▶ _Görev A_
El Vâsi ismini açıklayan metne göre vâsi‘ kelimesi hangi kökten türemiştir?
▶ _Görev B_
El Vâsi ismini açıklayan metni lütfen kaldığı yerden sürdürün.

▶ _Kaynak metin_
El Vâsi

Her şeyi kuşatan, asla kuşatılamayan.

Sözlükte “bir nesne bir şeye geniş gelmek, onu içine alıp kapsamak; güç yetirmek” anlamlarındaki se‘a (si‘a) kökünden türeyen vâsi‘ “bir şeyi içine alacak şekilde geniş olan; güç yetiren” demektir. Terim olarak “ilmi, rahmeti ve kudreti her şeyi kuşatan” diye tanımlanabilir. Lugat âlimleri kelimenin kökünden hareketle vâsi‘ ismine “her türlü isteğe karşı ihsan ve lutufkârlığı yeterli olan, ilmi her şeyi kuşatan, rızkı bütün yaratılmışlara yayılan ve rahmeti her şeyi kapsayan” mânası vermişlerdir (Lisânü’l-ʿArab, “vsʿ” md.; Kāmus Tercümesi, III, 447-448) (TDV İslam Ansiklopedisi, Vâsi maddesi.)

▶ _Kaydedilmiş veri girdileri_
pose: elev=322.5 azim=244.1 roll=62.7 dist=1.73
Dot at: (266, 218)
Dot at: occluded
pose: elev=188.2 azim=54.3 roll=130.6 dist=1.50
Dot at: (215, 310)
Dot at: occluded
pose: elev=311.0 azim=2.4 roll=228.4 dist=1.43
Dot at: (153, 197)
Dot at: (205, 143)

▶ _Cevap A_
Se‘a (si‘a) kökünden türemiştir.

▶ _Cevap B_
El-Vâsi Kuran'da Allah'a nispetle isim formunda birden fazla yerde bağımsız olarak gelir. Her şeyi kuşatan hiçbir şey tarafından kuşatılamayan kapasitesi sonsuz, imkanları genişleten eşsiz ve benzersiz, mutlak ve sonsuz özne demektir.

El-Vâsi ismi fail kalıbıdır. Allah için kapasitesinin sonsuz ve sınırsızlığını ifade eder. İlahi bilgiye atıfla kullanıldığında bilgisi geniş olan, ilahi iyiliğe atıfla kullanıldığında iyiliği sınırsız olan, ilahi rahmete atıfla kullanıldığında rahmeti sonsuz olan anlamına gelir.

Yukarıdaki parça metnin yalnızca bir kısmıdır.